La mirada perdida

Como Ángel nunca había ido de putas, no tenía ni idea de cuál era el protocolo. ¿La mano? ¿Dos besos? ¿Un abrazo lánguido, de esos que no se sabe muy bien quién se lo da a quién? El lugar era menos sórdido de lo que se había imaginado, pero aun así le picaba la nuca, signo inequívoco de que no quería estar allí. Estefanía se le acercó cuando apuraba el último trago y le plantó dos besos pegajosos que traían de regalo una bofetada de perfume barato. Sintió náuseas, pero se cuidó de hacérselo ver a ella; putero sí, pero caballero más.

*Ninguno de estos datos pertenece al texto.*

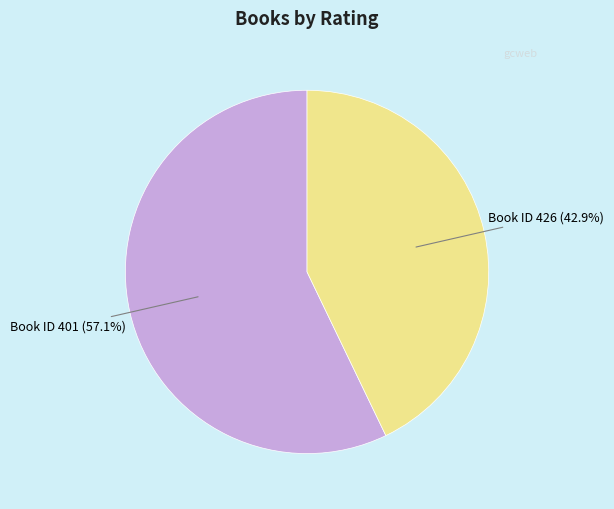

Is there any slice that represents more than half of the pie?

Yes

A Ángel no le gustó nada aquella chica. Le pareció demasiado alta, algo ordinaria, y tenía la mirada perdida. No parecía haber pisado una librería en su vida. Aun así, guiado por la presión en su entrepierna, subió las escaleras y, durante varias horas, se dejó adular desnudo sobre la cama, agradecidos ambos por la magia de la pildorita azul que nunca falla.

Cuando llegó a su casa, Raquel lo recibió en la puerta diciéndole:

-Venga, enséñamelo todo. Dime que, por fin, has aprendido- con una sonrisa de deseo en la mirada.